En tercer lugar, el papel de coordinación de Podemos es complejo no sólo por la heterogeneidad organizativa sobre la que se sostiene (alianzas de partidos que son a su vez coaliciones), sino por las diferentes sensibilidades ideológicas que debe articular. Según los últimos datos del CIS, de Enero de 2018, los votantes ideológicamente más distintos entre sí son los de En Comú Podem (se sitúa en promedio en el 2,8 algo más a la izquierda de Unidos Podemos, cuyo promedio es 3,2) y Compromís-Podemos-EUPV (3,4).
Las diferencias entre confluencias se amplifican cuando se mide la simpatía hacia distintos partidos.

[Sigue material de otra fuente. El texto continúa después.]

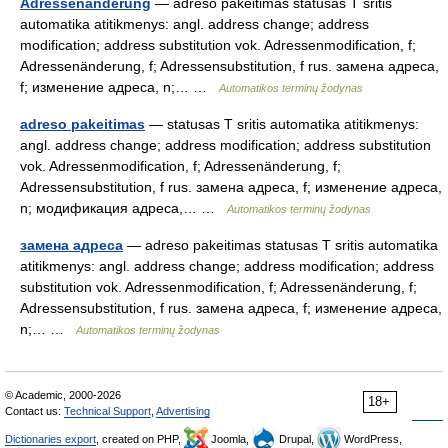
Adressenänderung
— adreso pakeitimas statusas T sritis
automatika atitikmenys: angl. address change; address
modification; address substitution vok. Adressenmodification, f;
Adressenänderung, f; Adressensubstitution, f rus. замена адреса,
f; изменение адреса, n;… …
Automatikos terminų žodynas
adreso pakeitimas
— statusas T sritis automatika atitikmenys:
angl. address change; address modification; address substitution
vok. Adressenmodification, f; Adressenänderung, f;
Adressensubstitution, f rus. замена адреса, f; изменение адреса,
n; модификация адреса,… …
Automatikos terminų žodynas
замена адреса
— adreso pakeitimas statusas T sritis automatika
atitikmenys: angl. address change; address modification; address
substitution vok. Adressenmodification, f; Adressenänderung, f;
Adressensubstitution, f rus. замена адреса, f; изменение адреса,
n;… …
Automatikos terminų žodynas
© Academic, 2000-2026
18+
Contact us:
Technical Support
,
Advertising
Dictionaries export
, created on PHP,
Joomla,
Drupal,
WordPress,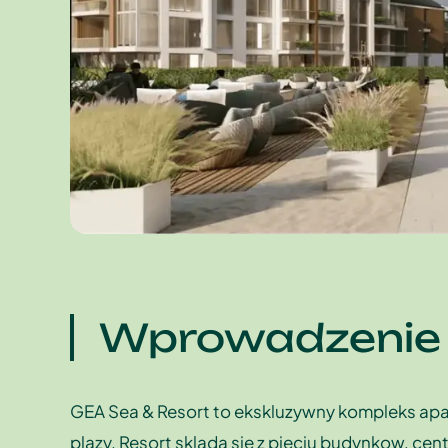
Wprowadzenie
GEA Sea & Resort to ekskluzywny kompleks apa
plazy. Resort sklada sie z pieciu budynkow, cen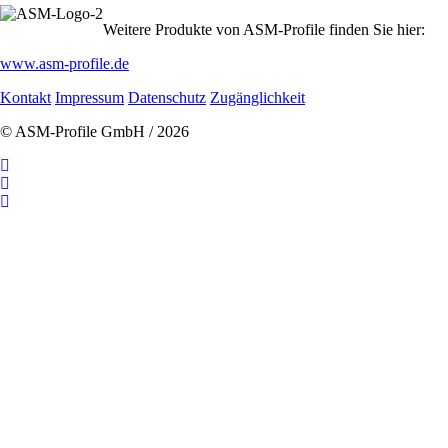
Weitere Produkte von ASM-Profile finden Sie hier:
www.asm-profile.de
Navigation
Kontakt
Impressum
Datenschutz
Zugänglichkeit
überspringen
© ASM-Profile GmbH / 2026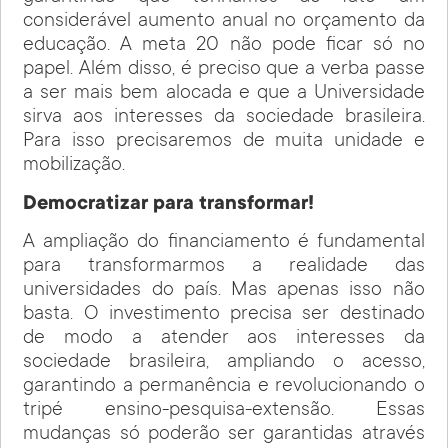
considerável aumento anual no orçamento da
educação. A meta 20 não pode ficar só no
papel. Além disso, é preciso que a verba passe
a ser mais bem alocada e que a Universidade
sirva aos interesses da sociedade brasileira.
Para isso precisaremos de muita unidade e
mobilização.
Democratizar para transformar!
A ampliação do financiamento é fundamental
para transformarmos a realidade das
universidades do país. Mas apenas isso não
basta. O investimento precisa ser destinado
de modo a atender aos interesses da
sociedade brasileira, ampliando o acesso,
garantindo a permanência e revolucionando o
tripé ensino-pesquisa-extensão. Essas
mudanças só poderão ser garantidas através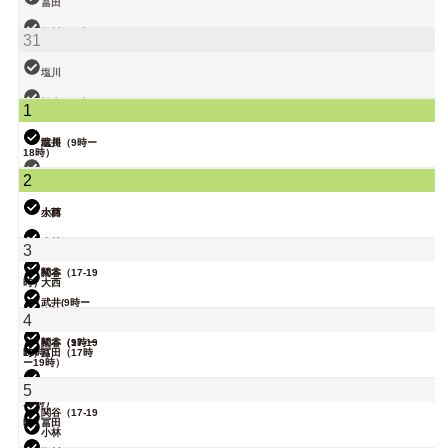
武井
冨田
関谷
塩川（9時ー
31
18時）
武井
塩川
関谷（17-19
松本（9時ー
1
時）
18時）
院長
武井
塩川（9時ー
18時）
関谷（17-19
2
時）
大西
小林
大西
武井
小林
3
関谷（17-19
松本
時）
大西
武井(9時ー
18時)
院長
小林
4
関谷（17-19
松本（9時ー
時）
18時）
冨田（17時
ー19時）
院長
武井
5
大西（9時ー
18時）
関谷（17-19
時）
冨田
小林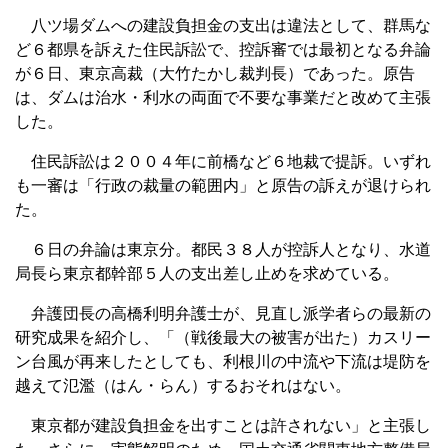
八ツ場ダムへの建設負担金の支出は違法として、群馬な
ど６都県を訴えた住民訴訟で、控訴審では最初となる弁論
が６日、東京高裁（大竹たかし裁判長）であった。原告
は、ダムは治水・利水の両面で不要な事業だと改めて主張
した。
住民訴訟は２００４年に前橋など６地裁で提訴。いずれ
も一審は「行政の裁量の範囲内」と原告の訴えが退けられ
た。
６日の弁論は東京分。都民３８人が控訴人となり、水道
局長ら東京都幹部５人の支出差し止めを求めている。
弁護団長の高橋利明弁護士が、見直し派学者らの最新の
研究成果を紹介し、「（戦後最大の被害が出た）カスリー
ン台風が再来したとしても、利根川の中流や下流は堤防を
越えて氾濫（はん・らん）するおそれはない。
東京都が建設負担金を出すことは許されない」と主張し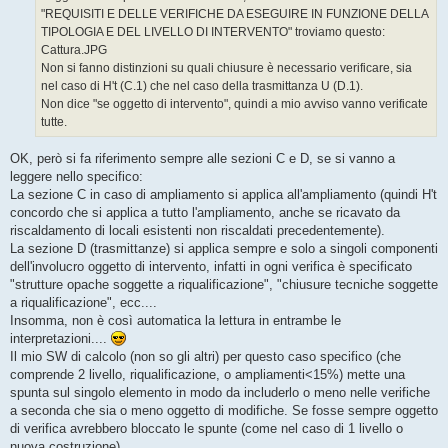
g
"REQUISITI E DELLE VERIFICHE DA ESEGUIRE IN FUNZIONE DELLA
i
o
TIPOLOGIA E DEL LIVELLO DI INTERVENTO" troviamo questo:
Cattura.JPG
Non si fanno distinzioni su quali chiusure è necessario verificare, sia
nel caso di H't (C.1) che nel caso della trasmittanza U (D.1).
Non dice "se oggetto di intervento", quindi a mio avviso vanno verificate
tutte.
OK, però si fa riferimento sempre alle sezioni C e D, se si vanno a
leggere nello specifico:
La sezione C in caso di ampliamento si applica all'ampliamento (quindi H't
concordo che si applica a tutto l'ampliamento, anche se ricavato da
riscaldamento di locali esistenti non riscaldati precedentemente).
La sezione D (trasmittanze) si applica sempre e solo a singoli componenti
dell'involucro oggetto di intervento, infatti in ogni verifica è specificato
"strutture opache soggette a riqualificazione", "chiusure tecniche soggette
a riqualificazione", ecc....
Insomma, non è così automatica la lettura in entrambe le
interpretazioni....
Il mio SW di calcolo (non so gli altri) per questo caso specifico (che
comprende 2 livello, riqualificazione, o ampliamenti<15%) mette una
spunta sul singolo elemento in modo da includerlo o meno nelle verifiche
a seconda che sia o meno oggetto di modifiche. Se fosse sempre oggetto
di verifica avrebbero bloccato le spunte (come nel caso di 1 livello o
nuova costruzione)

Lo muestra el Gráfico 1, donde se recoge el porcentaje de votantes de UP y de las confluencias que “nunca votaría” a cada uno de los principales partidos de ámbito estatal. El orden en el grado de antipatía es el mismo en todos ellos – de más a menos: PP, Ciudadanos, PSOE, IU. Sin embargo, la intensidad es distinta: mayor entre los votantes de En Comú Podem y más baja entre los de Compromís-Podemos-EUPV. Además, la evolución de la política en el último año parece haber amplificado las diferencias entre estos dos partidos: la antipatía de los votantes de En Comú Podem hacia PP, PSOE, Ciudadanos e IU se ha mantenido o aumentado, mientras que el rechazo de los votantes de Compromís hacia esos partidos ha disminuido.
Gráfico 1. Porcentaje de votantes que consideran que “nunca votarían” a PP, PSOE, Ciudadanos y IU por partido
En definitiva, parece que las próximas elecciones autonómicas y locales llegarán en un mal momento para Podemos. Durante esta legislatura no ha sido capaz de expandir y consolidar su fuerza electoral en la arena nacional. Esto limita su capacidad para coordinar y liderar una estructura organizativa ampliamente descentralizada. Quizás Podemos confió al principio en las alianzas territoriales por necesidad, más que por voluntad –al no poder imponerse como partido nacional en esos territorios– y también quizás con la confianza de que su músculo electoral a nivel nacional le permitiría liderar esa estructura descentralizada cómodamente o incluso absorber a sus aliados territoriales. Al no conseguirlo, la estructura que tanto contribuyó a su éxito en el 2015 puede convertirse en un obstáculo para recuperarlo.
Suenan tambores de elecciones a poco más de un año para las próximas autonómicas y municipales. Antes de que los aparatos de los partidos desempolven sus maquinarias para diseñar listas, seleccionar candidatos, perfilar campañas y asignar financiación, algunos tienen pendiente una cuestión todavía más básica: decidir las siglas bajo las que van a concurrir. Las siglas, al fin y al cabo, reflejan alianzas. Y no hay partido que quiera aliarse con los perdedores.
Precisamente por este motivo Pablo Iglesias y Alberto Garzón debatían hace unas semanas sobre el mantenimiento de su alianza electoral para los comicios del 2019 y las siglas bajo las cuales concurrirán en las europeas, autonómicas y locales. Este debate surge por la debilidad de la marca nacional de Unidos Podemos. En concreto, la simpatía hacia Podemos ha caído en el último año entre los votantes de todos los partidos, incluidos los de las confluencias.